__AVAILABLE RECORDS__.
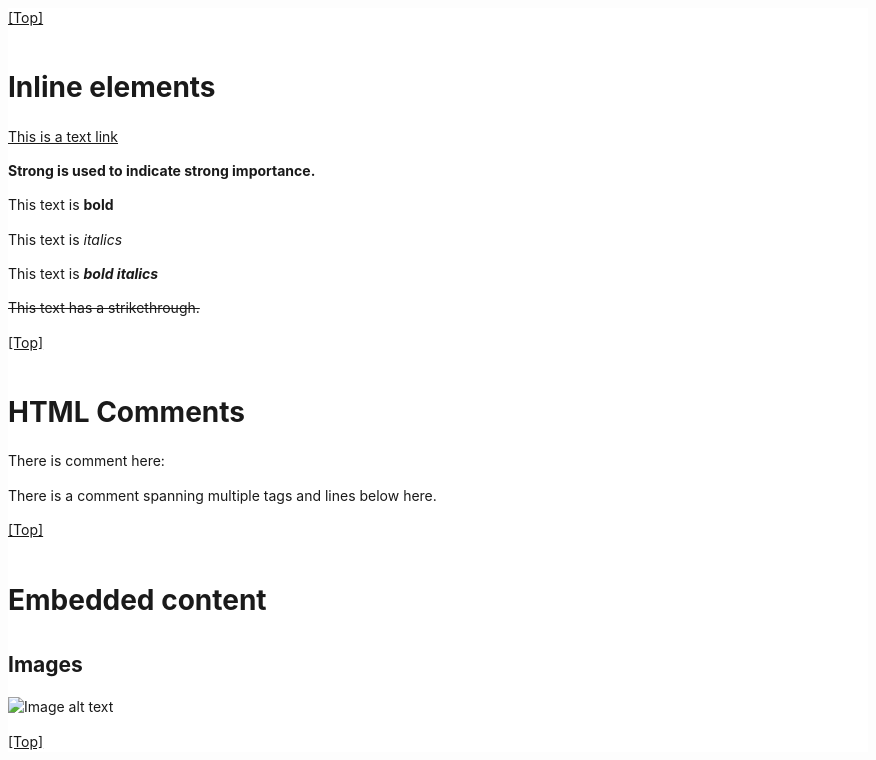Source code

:  [[Top]](#top) 


# Inline elements

[This is a text link](#)


**Strong is used to indicate strong importance.**


This text is **bold**


This text is _italics_ 


This text is ***bold italics***


~~This text has a strikethrough.~~

 [[Top]](#top) 


# HTML Comments


There is comment here: 


There is a comment spanning multiple tags and lines below here.


 [[Top]](#top) 


# Embedded content

## Images

![Image alt text](http://placekitten.com/480/480)

 [[Top]](#top)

__TRY IT__. Quote all of the entries word for word, omitting any pictures.

__TASK RESULT__.
Source code

:  [[Top]](#top) 


# Inline elements

[This is a text link](#)


**Strong is used to indicate strong importance.**


This text is **bold**


This text is _italics_ 


This text is ***bold italics***


~~This text has a strikethrough.~~

 [[Top]](#top) 


# HTML Comments


There is comment here: 


There is a comment spanning multiple tags and lines below here.


 [[Top]](#top) 


# Embedded content

## Images

![Image alt text](http://placekitten.com/480/480)

 [[Top]](#top)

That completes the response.